Tuesday 12 June 2018

Apache Calcite: A Foundational Framework

At ACM SIGMOD/PODS 2018, this week, Hortonworks are talking about Calcite.  A foundational framework for optimized query processing over heterogeneous data sources. It seems an interesting dynamic data management framework that omits some key functions: storage of data, algorithms to process data, and a repository for storing metadata.  

The main goal was to originally improve Apache Hive in three different axes: latency, scalability, and SQL support. Hive and Calcite are more integrated now and the new features for its optimizer aimed to generate better plans for query execution.

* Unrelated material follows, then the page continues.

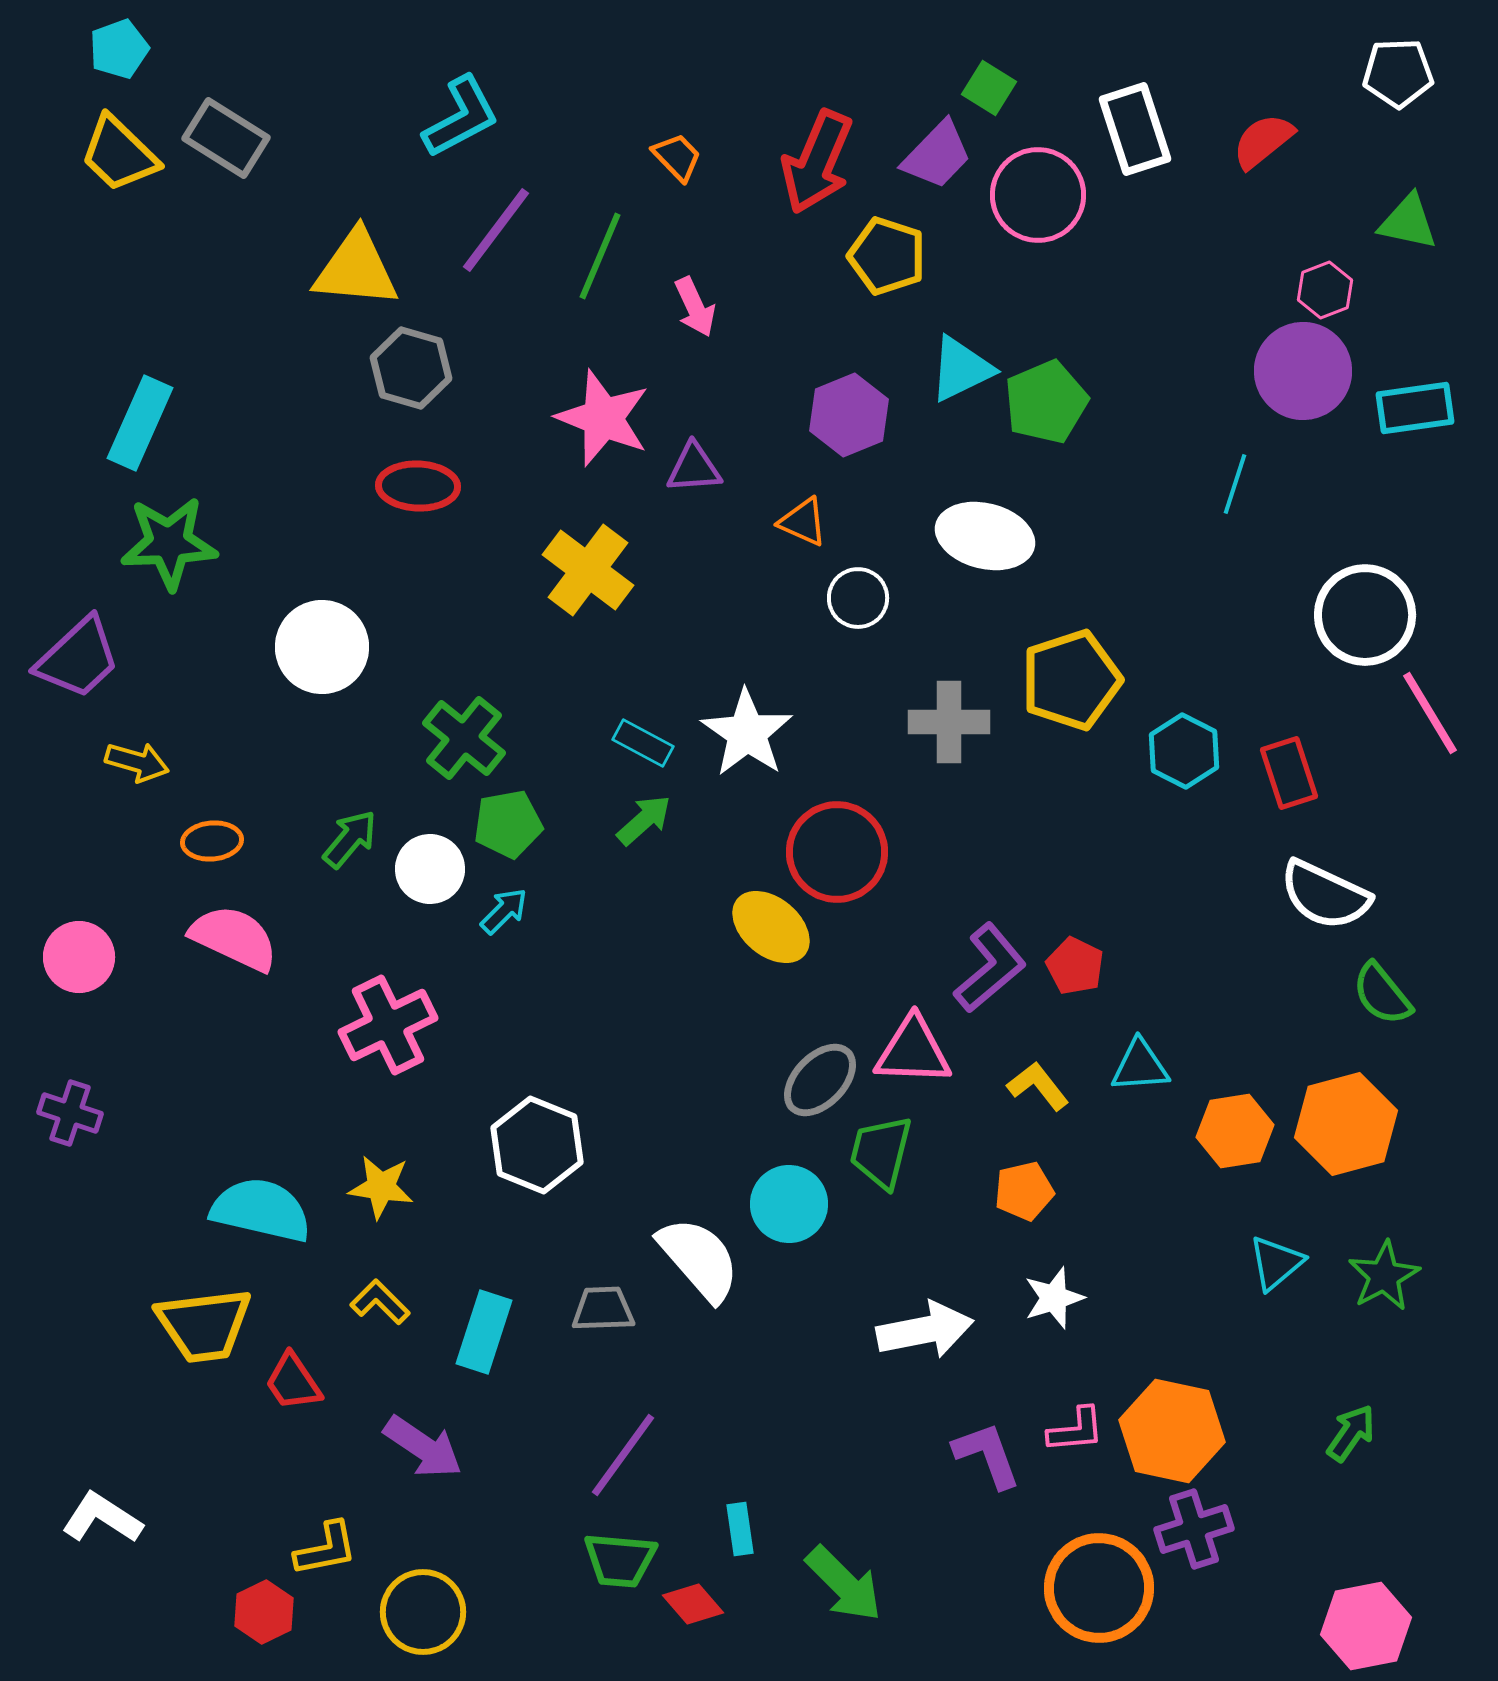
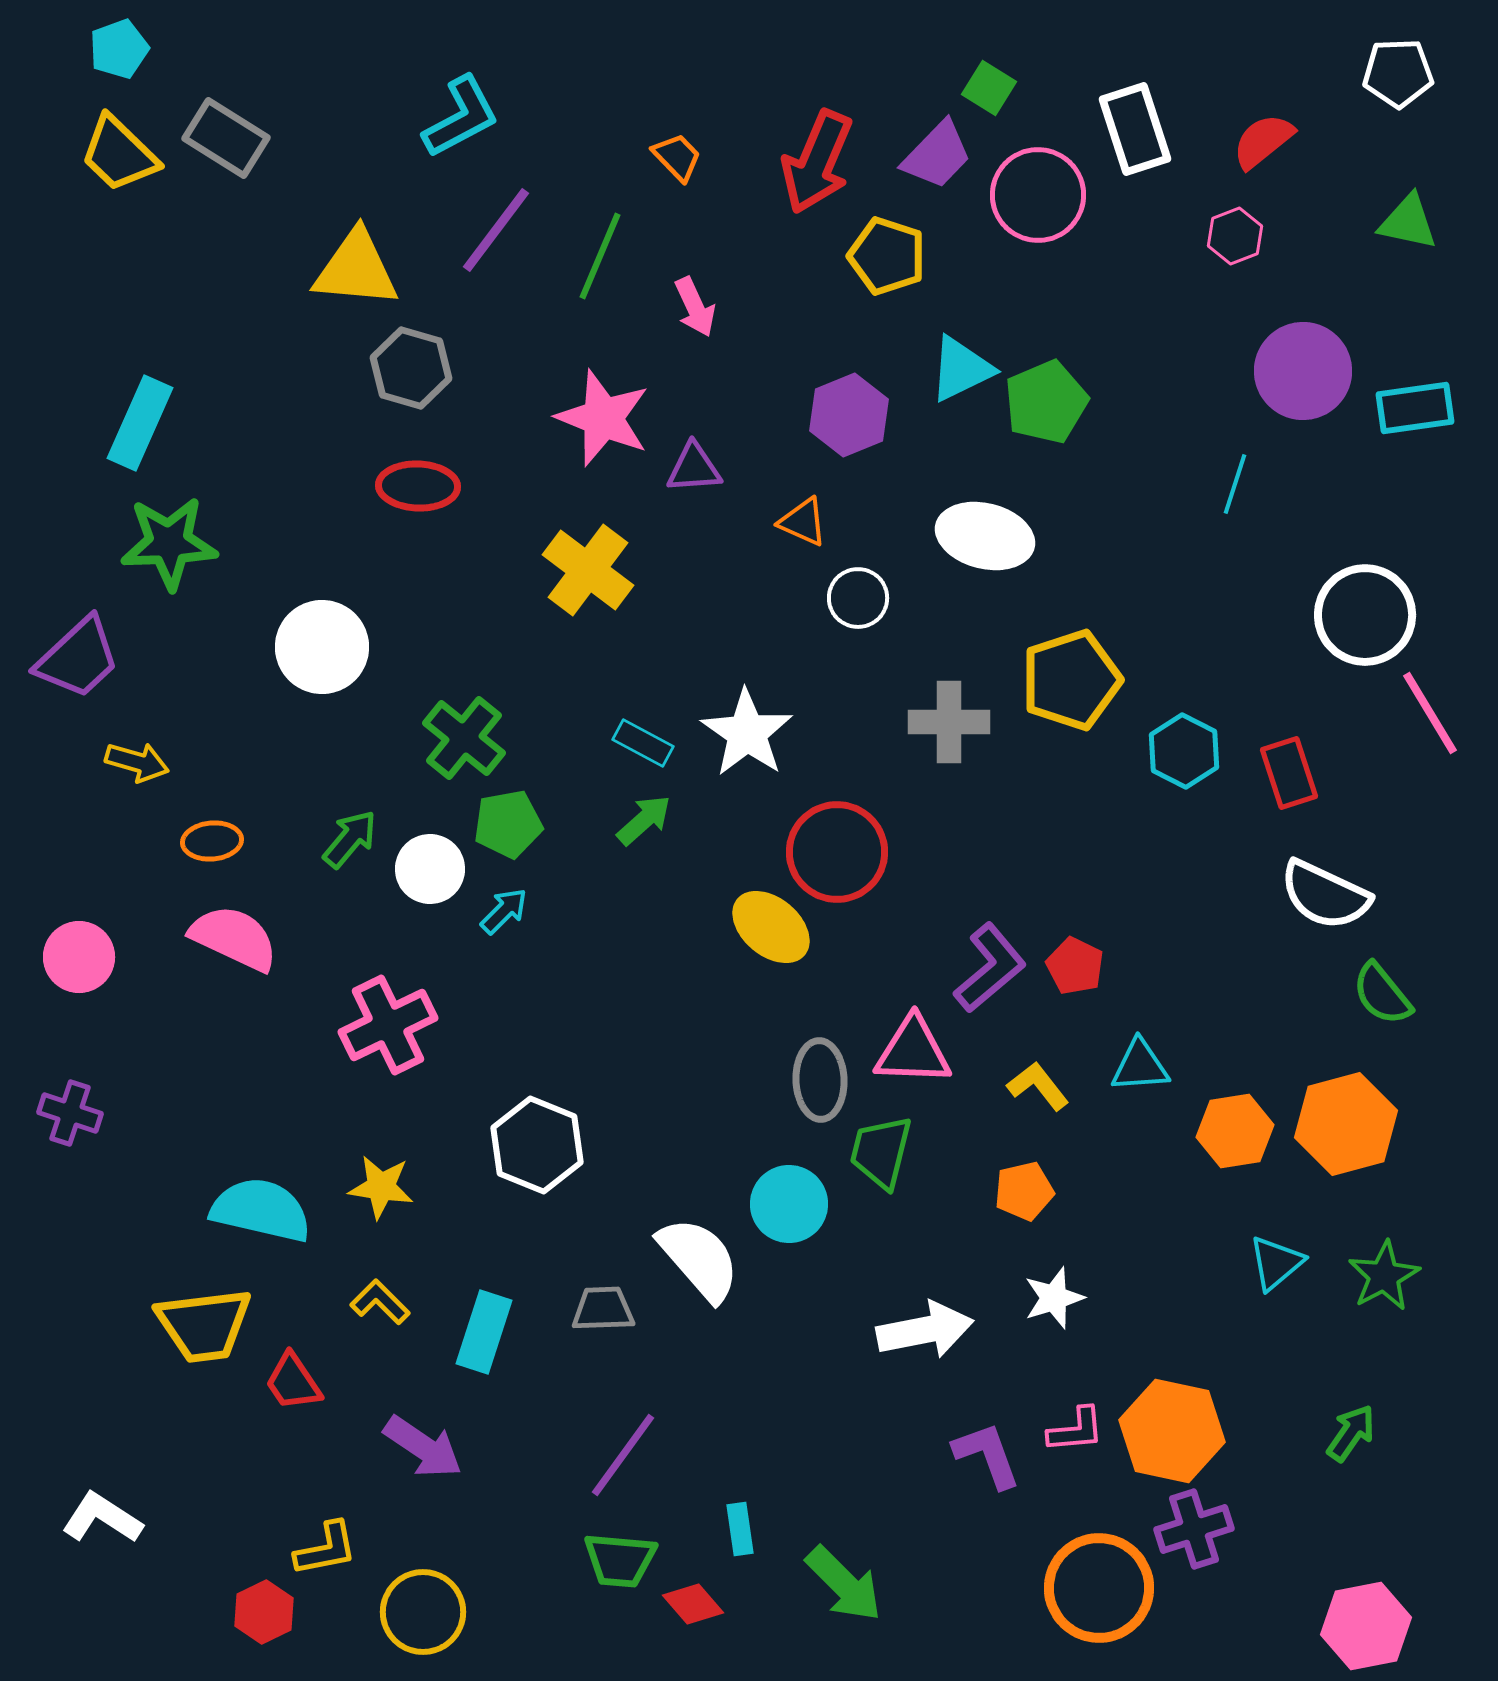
pink hexagon at (1325, 290): moved 90 px left, 54 px up
gray ellipse at (820, 1080): rotated 46 degrees counterclockwise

It can be used for data virtualization/federation. It supports heterogeneous data models and stores (relational, semi-structured, streaming, and geospatial). This flexible, embeddable, and extensible architecture is an attractive choice for adoption in big-data frameworks.

Sunday 10 June 2018

24 Hours of PASS Summit Preview 2018

Free Microsoft Data Platform training is to be held 12 June 2018 starting at 12:00 UTC. It is a great opportunity to hear some amazing sessions in 24 hours, of 1 hour back to back content.

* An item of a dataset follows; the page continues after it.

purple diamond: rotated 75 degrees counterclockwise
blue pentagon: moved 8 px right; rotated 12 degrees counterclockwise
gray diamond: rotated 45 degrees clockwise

Topics covered in this edition include Performance Tuning, Azure Data Lake, Digital Storytelling, Advanced R, Power BI and more! Join in on sessions from Kendra Little, Melissa Coates, Rob Sewell, Brent Ozar, Dejan Sarka, Devin Knight, Mico Yuk and many more experts in their fields.

Saturday 9 June 2018

ACM SIGMOD/PODS Conference 2018

It is that time of year again when the annual ACM SIGMOD/PODS Conference. To be held 10 -15 June 2018 in Houston. The ACM SIGMOD/PODS Conference is a leading international forum for database researchers, practitioners, developers, and users to explore cutting-edge ideas and results, and to exchange techniques, tools, and experiences.

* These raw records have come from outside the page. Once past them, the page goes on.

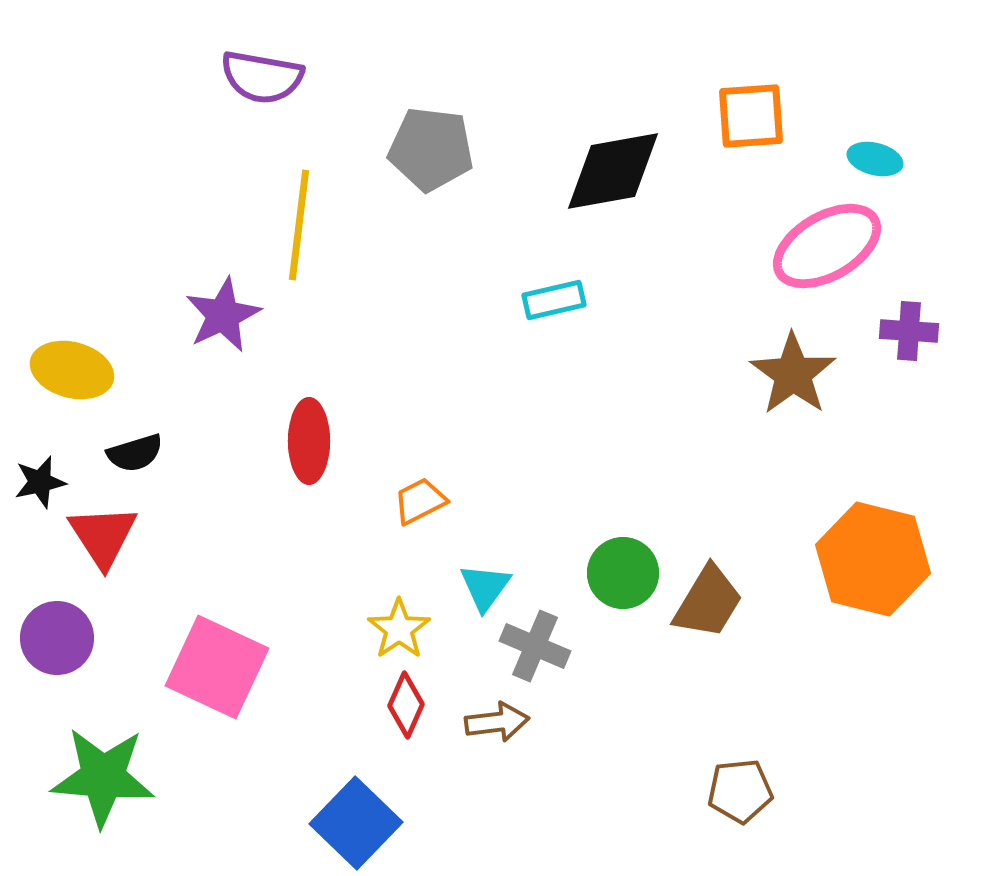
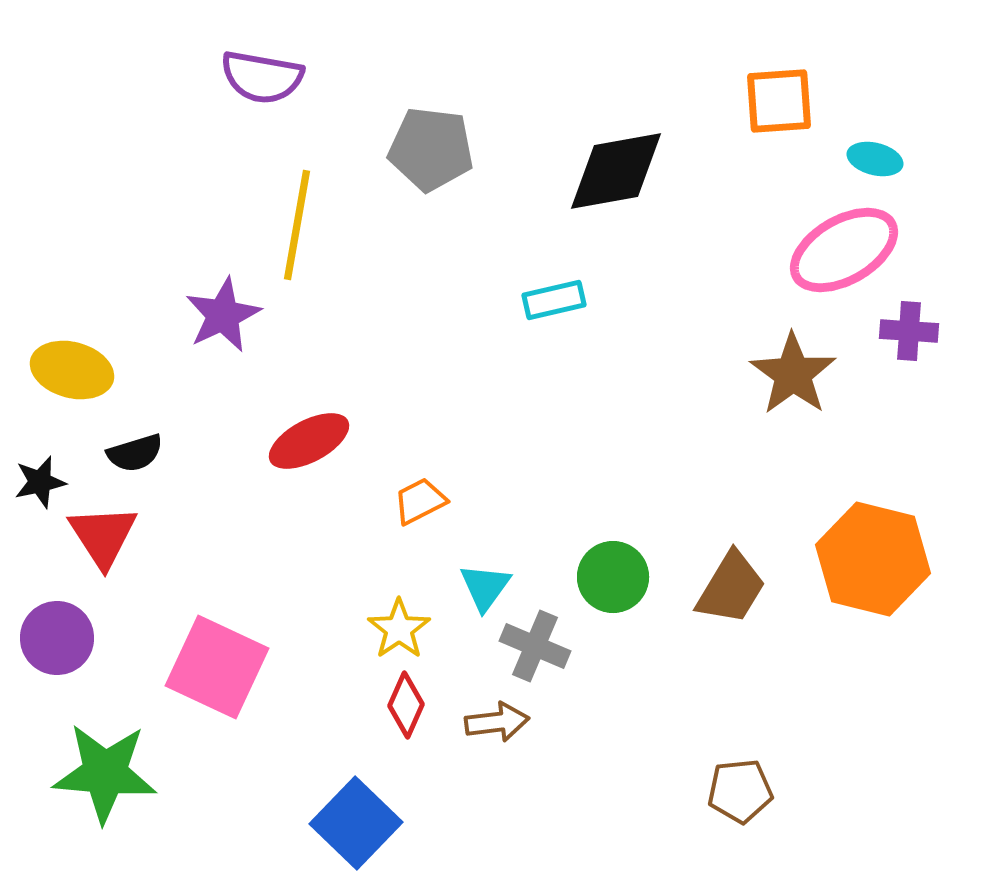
orange square: moved 28 px right, 15 px up
black diamond: moved 3 px right
yellow line: moved 2 px left; rotated 3 degrees clockwise
pink ellipse: moved 17 px right, 4 px down
red ellipse: rotated 62 degrees clockwise
green circle: moved 10 px left, 4 px down
brown trapezoid: moved 23 px right, 14 px up
green star: moved 2 px right, 4 px up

Microsoft has contributed to the programming of SIGMOD with several researchers serving on committees and inclusion in workshops, research sessions, industry sessions, demo sessions, and poster sessions.

Thursday 7 June 2018

Microsoft Graph - a useful tool

Microsoft Graph contains digital artifacts on life and work, and also ensures privacy and transparency. An overview of Microsoft Graph explains how it is a gateway to data and intelligence in Microsoft 365. 
The Microsoft Graph exposes APIs for:
  • Azure Active Directory
  • Office 365 services: SharePoint, OneDrive, Outlook/Exchange, Microsoft Teams, OneNote, Planner, and Excel
  • Enterprise Mobility and Security services: Identity Manager, Intune, Advanced Threat Analytics, and Advanced Threat Protection.
  • Windows 10 services: activities and devices
  • Education
The quick start page explain usage and provides examples.

Tuesday 5 June 2018

Splunk Structure

The Splunk infrastructure is made up of various components

Indexer – processes incoming machine data and stores the results in indexes for searching. Raw data is compressed and indexes point to the data
Search Head – takes the search request and distributes it to the indexes which search the data, then consolidates the results and displays them. Knowledge objects on the search head can be used to create additional fields and transform the data
Forwarder – consume data and forwards it to the indexers for processing
Deployment Server - distributes content and configurations
Cluster Master -  coordinates the replicating activities of the peer nodes and tells the search head where to find data
License Master – shares licenses with other nodes

The Folder Structure

The structure of the folders within Splunk is as follows:

Friday 1 June 2018

Azure Cloud Collaboration Center

In May Microsoft in Redmond shared the news of their Azure Cloud Collaboration Center. This facility is a first of its kind. The Cloud Collaboration Center space shows customers a snapshot of what is happening with their data 24/7 and enables real-time troubleshooting of issues by multiple teams simultaneously from across the organization.  It combines innovation and scale to address operational issues and unexpected events in order to drive new levels of customer responsiveness, security and efficiency. 

It is great to see a space for correlation of information with the possibility to pull the data up on individual workstations. I think this kind of collaboration is great news for customers.